Cramming tests, papers, presentations and the rest is not a scarce preparation item on the produce aisle of college work. How to survive the stress of finals is a question that college students have to face this time of year.

“The problem is students are stupid and don’t know how to live right,” said Eastern professor Dr. Wood Bouldin.

According to Bouldin, student sleep deprivation dawned in the Middle Ages. Then, as electricity became more available, students would stay up later and later to cram for tests. Bouldin attributes the stress to a lack of preparation on the students’ part. Once students reach the high demanding halls of college, they are overwhelmed.

Also, Bouldin added that having a job is another thing that hinders the learning process of many students.

“I love Eastern students, but the overall funding problem of America’s schools should be fixed so students can get a full education without a job tiring them out,” he said.

Sophomore Scott Rudy admitted he has had two all-nighters this semester already because he had two papers to do at the same time. He had some advice for students.

“My thinking is if you don’t have to cram, study well. Balance is key here. Not too much and not too little. Just enough,” Rudy said.

“Use your resources. One is Jesus. Praying to him is good. Coffee and tea will do you fine also, but not soda.”

Junior Matt Tapscott has had a total of five to eight all-nighters his entire college career due to writing papers and studying for tests.

“You should have been studying already. Jesus would study before his finals,” Tapscott said.

Junior Joia Harvey adds a creative step when she has to cram.

“Movement is a must after an hour or so of absolute concentration. I usually get up, turn some music on and dance,” Harvey said.

“I once finished a ten-page paper the day it was due for my anthropology class. I went to bed at 11 p.m. and woke at 2 a.m. with a mug of coffee by my side,” she added.

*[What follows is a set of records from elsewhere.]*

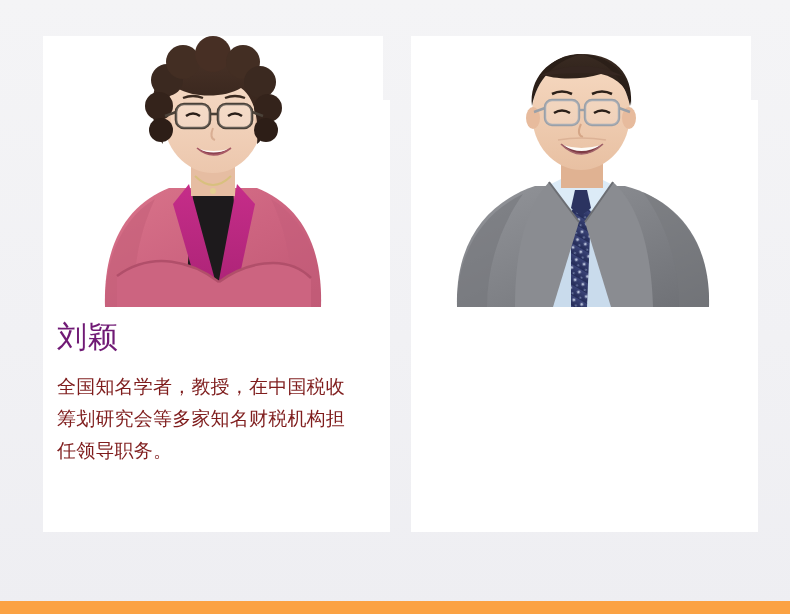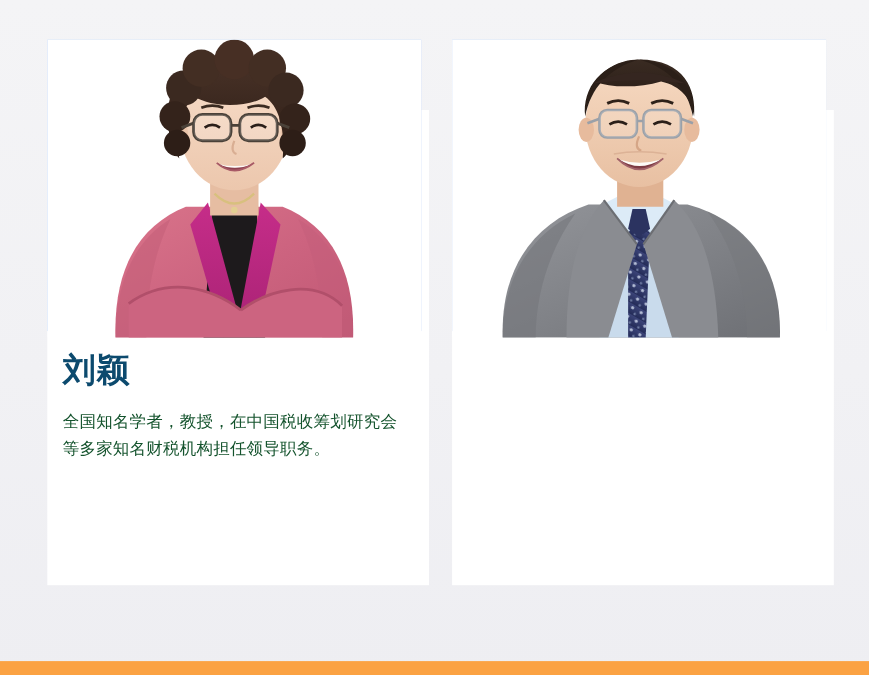--- a/index.html
+++ b/index.html
@@ -62,30 +62,30 @@
   }
 
   .text-block {
     position:absolute;
     left:14px; top:288px;
     width:320px;
   }
 
   .name {
     font-size:30px;
-    font-weight:bold;
-    color:#0c4a6e;
+    font-weight:normal;
+    color:#701a75;
     letter-spacing:1px;
     line-height:1.1;
     margin-bottom:18px;
   }
 
   .bio {
-    font-size:15px;
-    color:#14532d;
+    font-size:19px;
+    color:#7f1d1d;
     line-height:1.68;
     letter-spacing:0.2px;
     width:306px;
   }
 
   
   .bottom-bar {
     position:absolute;
     left:0; bottom:0;
     width:790px; height:13px;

“I am a victim, not a procrastinator,” said junior Michelle Lunetta. “I have to pull myself away from the dorms to do some hard studying. Often, but not always, like a luminous cloud, bad luck strikes when it comes time to hand things in. A good example would be printer failure.”

Bouldin did have one idea that would make the learning process easier for students:

“We need to have students rob themselves of televisions, CD players and cell phones till they are sitting around, energy-filled, with nothing to do but learn.”